What began as a drive to a Morristown ice cream shop ended in horror for Judy Stein-Loewenthal and her two boys on the afternoon of Aug. 31.
Judy, 41, was on James Street waiting for the light to change. Zachary, 7, sat behind her in the Sienna minivan, and Jake, 5, was next to him.
They never made it to the Creamery.
“It was a beautiful day, relaxed and serene…my window was open, my arm was on the windowsill. Then, BOOM!” Judy said, shortly before testifying in Trenton on Wednesday before the state Board of Public Utilities about the latest in a series of manhole fires and explosions that have plagued Morristown for years.
She described an experience that left her burned, anxious, and feeling lucky to be alive.
Inches from her arm, a manhole cover blasted in the air and her arm was burned by a red flame that shot high above the minivan. The blast cracked her windshield and melted paint off her sideview mirror and a rear door handle. The boys thought a car had exploded in front of them.
“We could have died. If my car was over that manhole…,” said Judy, a Morris Township resident who is trained as a social worker. “I believe in my heart that someone will die if this is not properly addressed.”
The BPU voted 4-0 on Wednesday to require Jersey Central Power & Light to hire a “special reliability master” approved by the board, and reporting to the board, to evaluate the design, reliability and safety maintenance of Morristown’s underground electrical network.

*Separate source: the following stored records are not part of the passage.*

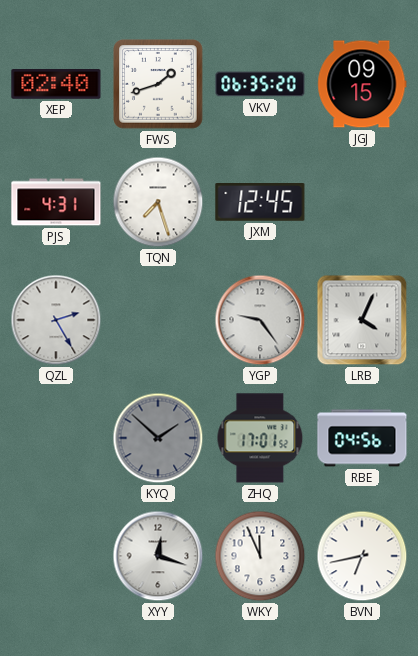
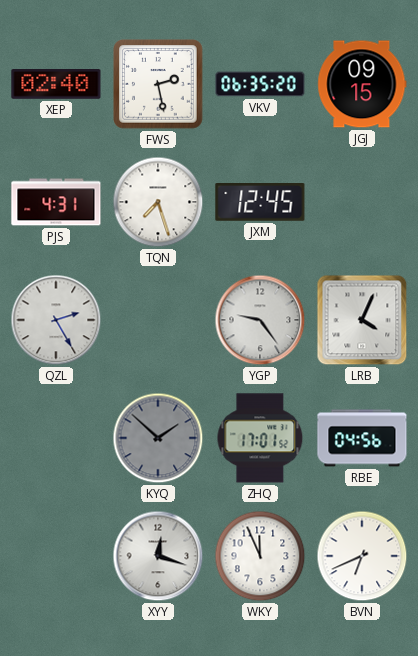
FWS: 1:42 -> 2:28
BVN: 6:43 -> 6:41
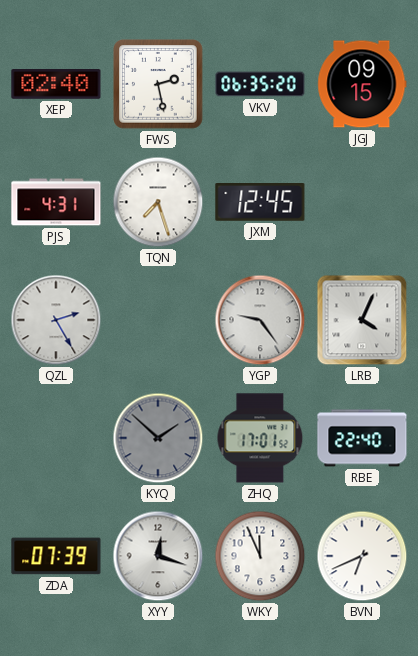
RBE: 04:56 -> 22:40
ZDA: none -> 07:39
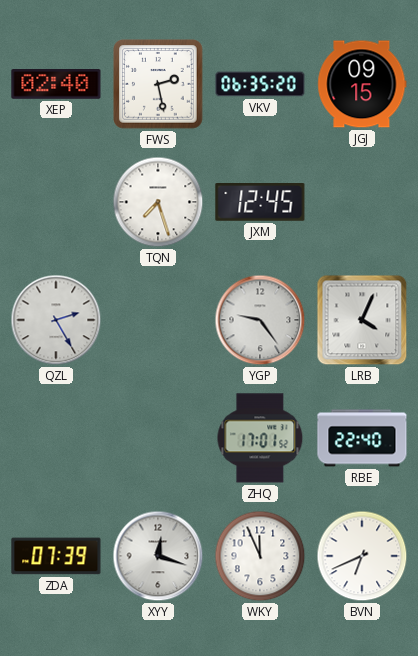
PJS: 4:31 -> none
KYQ: 1:52 -> none
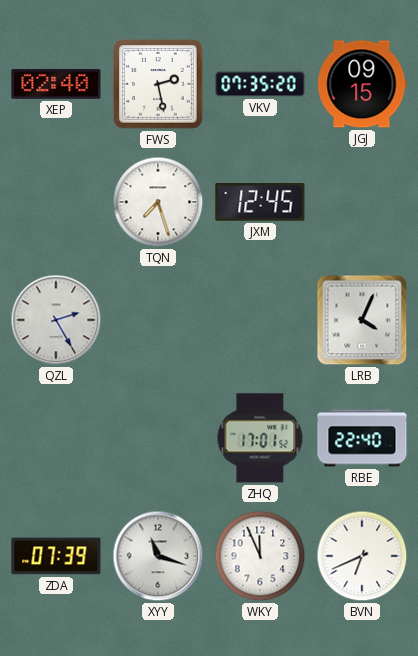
VKV: 06:35 -> 07:35
YGP: 9:24 -> none
XYY: 12:18 -> 11:18
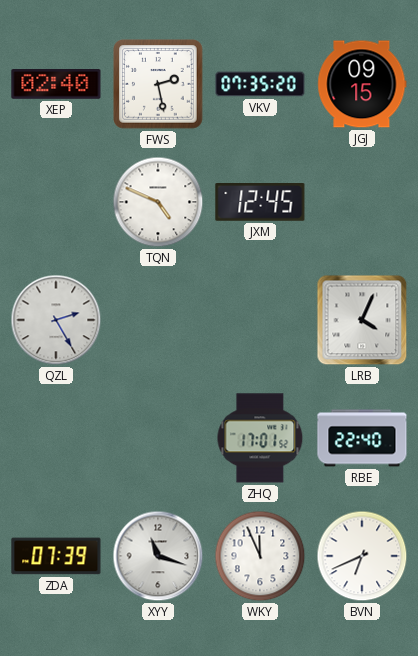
TQN: 7:27 -> 4:49
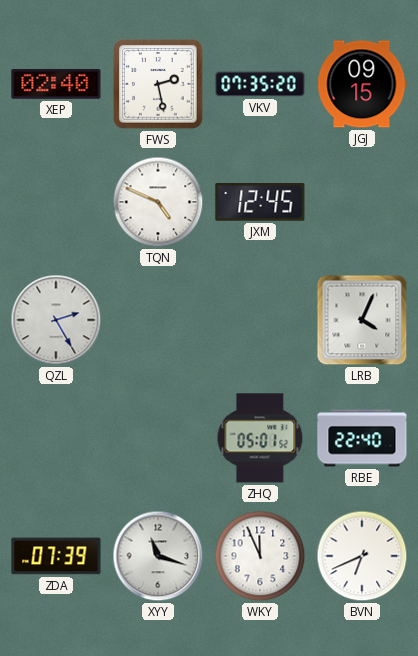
ZHQ: 17:01 -> 05:01
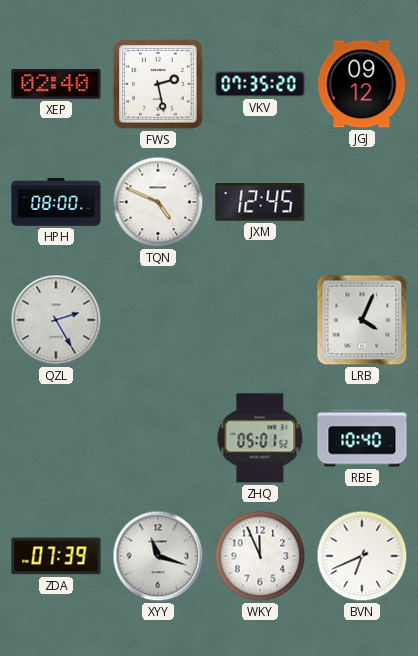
JGJ: 09:15 -> 09:12
HPH: none -> 08:00
RBE: 22:40 -> 10:40
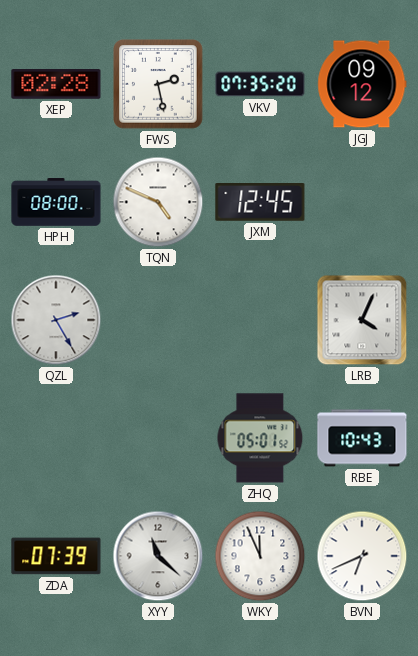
XEP: 02:40 -> 02:28
RBE: 10:40 -> 10:43
XYY: 11:18 -> 11:22
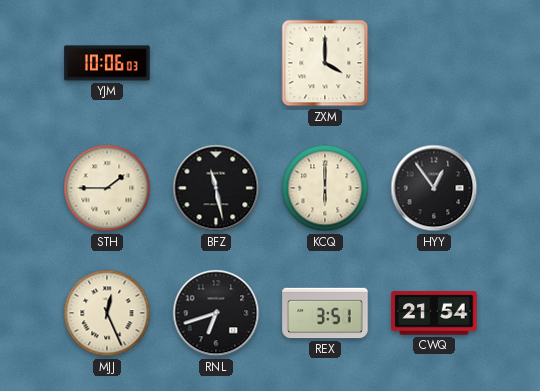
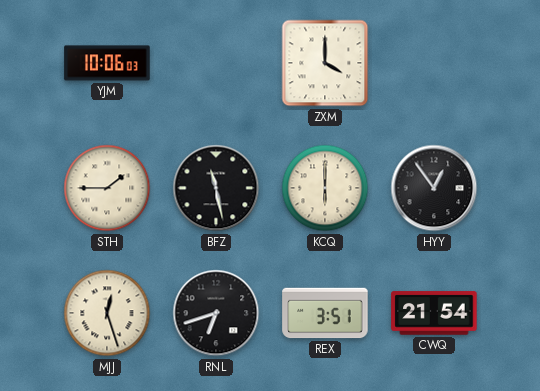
MJJ: 12:26 -> 12:27
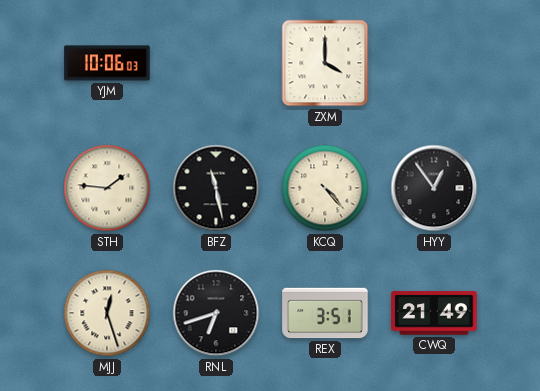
STH: 1:45 -> 1:46
KCQ: 6:00 -> 4:23
CWQ: 21:54 -> 21:49
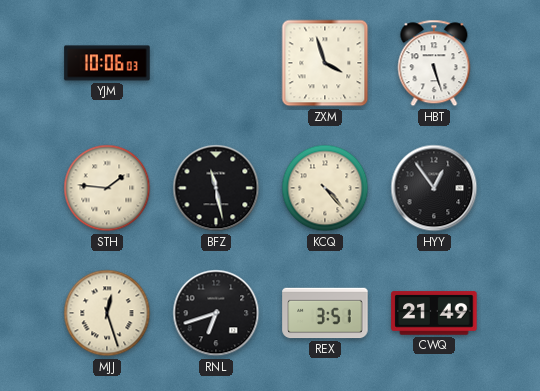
ZXM: 4:00 -> 3:57
HBT: none -> 5:27
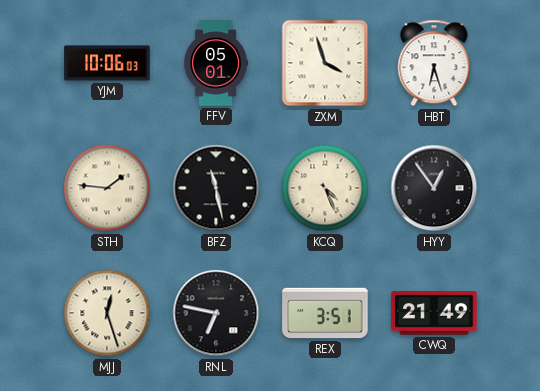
FFV: none -> 05:01
HBT: 5:27 -> 6:27
KCQ: 4:23 -> 4:26
RNL: 6:42 -> 6:47
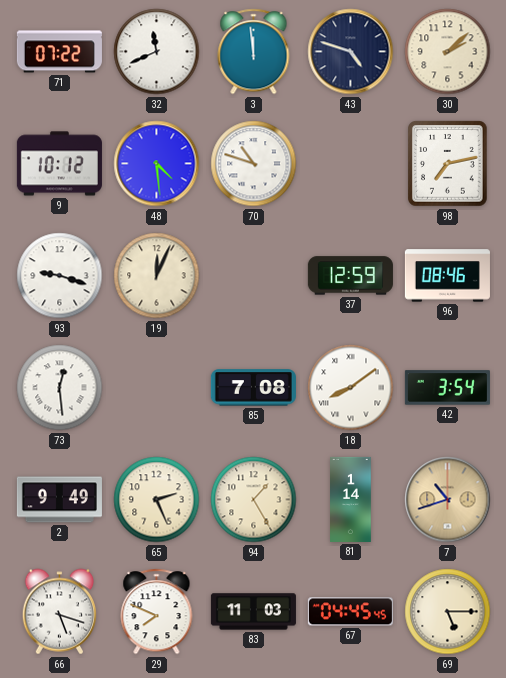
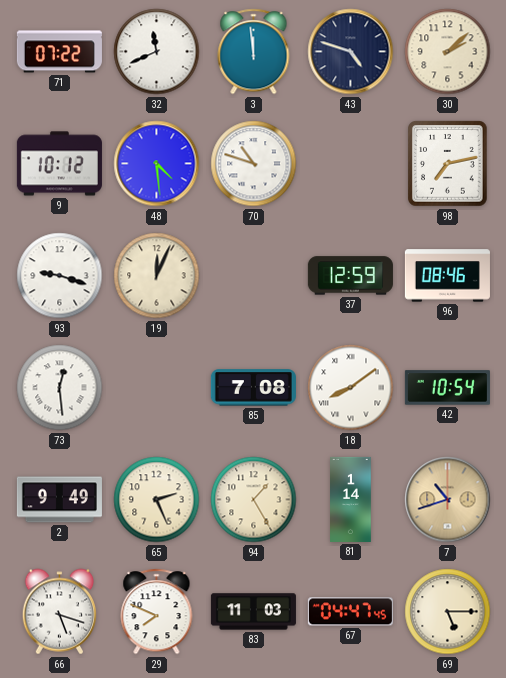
42: 3:54 -> 10:54
67: 04:45 -> 04:47
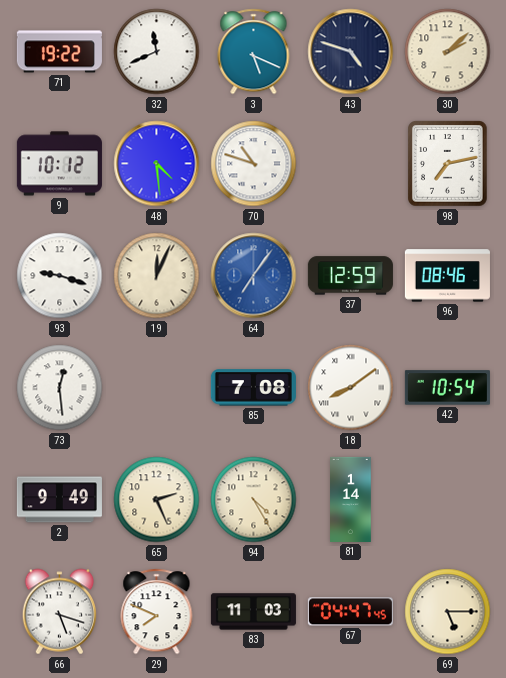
71: 07:22 -> 19:22
3: 11:59 -> 5:19
64: none -> 7:06
94: 1:25 -> 4:25
7: 10:42 -> none
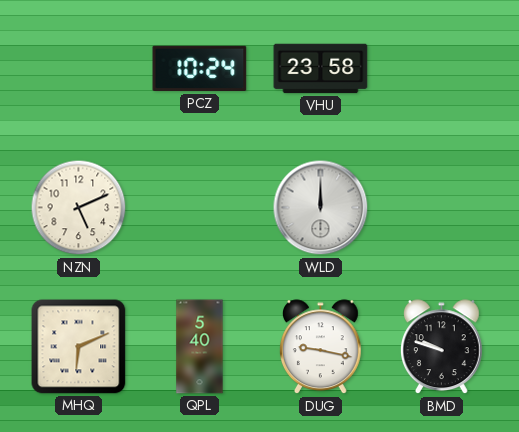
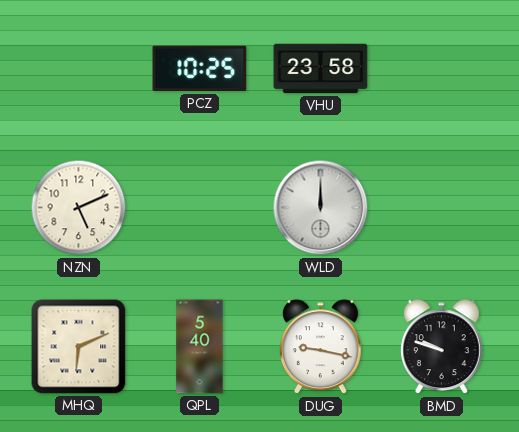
PCZ: 10:24 -> 10:25
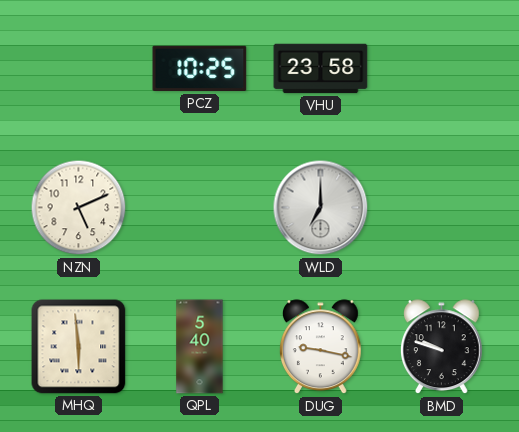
WLD: 12:00 -> 7:00
MHQ: 6:11 -> 5:59
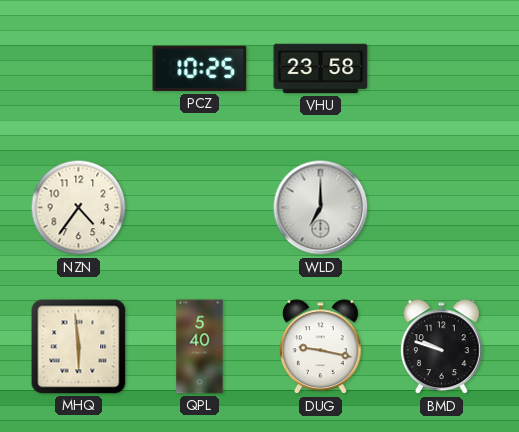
NZN: 5:11 -> 4:36
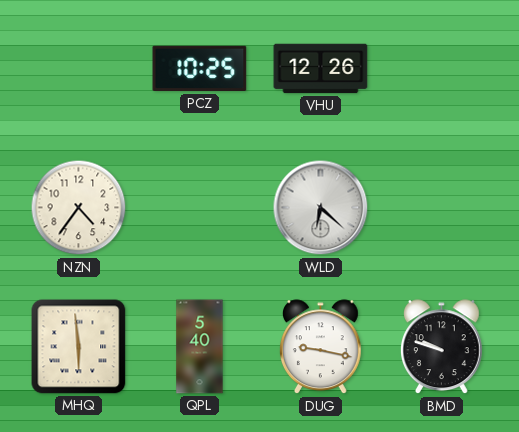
VHU: 23:58 -> 12:26
WLD: 7:00 -> 6:22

“We will comply and fully cooperate with the board’s decision,” said JCP&L spokesman Ron Morano.
In the seconds after the blast, Judy reacted instinctively.
“I realized right away I needed to get away from there quickly. I went right on South Street. Fortunately, there was no traffic. I pulled into King’s. People came out. The buildings had shook,” she recounted.
People from King’s brought ice for her arm, and cookies for her children. A Morristown police detective was there immediately. Judy called a family friend to take her children, who were shaken up.
“I was totally in shock. It was a surreal experience,” Judy said.
She was taken to Morristown Medical Center; later that evening she went to the emergency room at St. Barnabas Medical Center.
Judy was diagnosed with second-degree burns on her left arm that may take 18 months to heal. The skin blistered and peeled and she now wears a compression shirt to minimize further scarring. She has been told that her arm may be permanently discolored.
The Sharretts family of Morristown also was affected by the blast. The hair was singed on the arm of Bret Sharretts as he was turning onto James Street with his family in their S.U.V. He did not require medical treatment.
Earlier in the summer, an underground vault in front of Walgreen’s caught fire and billowed thick black smoke through the sidewalk. A massive explosion at the Morristown & Township Library in May 2010 was preceded by a smoking manhole. That blast remains unsolved; both JCP&L and Public Service Electric & Gas have denied responsibility for that incident.
JCP&L said there was no connection between the Aug. 31 incident and its efforts to restore power to Morristown in the wake of Tropical Storm Irene. Much of Morristown and Morris Township lost power for days when floodwaters knocked out a substation on Ridgedale Avenue.
Officials of the BPU met with Morristown Mayor Tim Dougherty and Assemblyman Anthony M. Bucco (R-25th Dist.) after the latest manhole explosion. BPU President Lee Solomon, citing “numerous incidents” stretching back five to 10 years, called for a “thorough investigation…by a qualified engineering firm” into the design, operation and maintenance of JCP&L’s Morristown network.
Jerome May, director of the BPU’s division of energy, said he wants JCP&L to have a consultant ready for the board’s consideration at its Oct. 13 meeting.
Morristown Councilwoman Rebecca Feldman attended the BPU meeting and praised the board for launching an investigation with the special reliability master.
“The 100,000 people who live in, work in, dine in or drive through Morristown every day should never have to worry about the smell of a gas leak or about walking on a manhole cover,” the councilwoman said.
Rebecca was joined at the meeting by Michael Fabrizio and Robert Goldsmith from the Morristown Partnership, a business organization. The three of them pressed the BPU to appoint the special master.
“This affects the business community,” Michael said.
Judy expressed concern about Morristown’s recurring manhole problems.
“This has been going on in Morristown since the ’90s,” she said. “It seems like it’s been neglected. People didn’t care until someone got hurt.”
She said her experience made for some lively “how I spent my summer vacation” stories when her boys went back to school.
“It was like, ‘I went on vacation here…and I saw an explosion,'” she related. It does not strike her as amusing.
“My children witnessed what no child should have to see, on a serene day going out for ice cream.”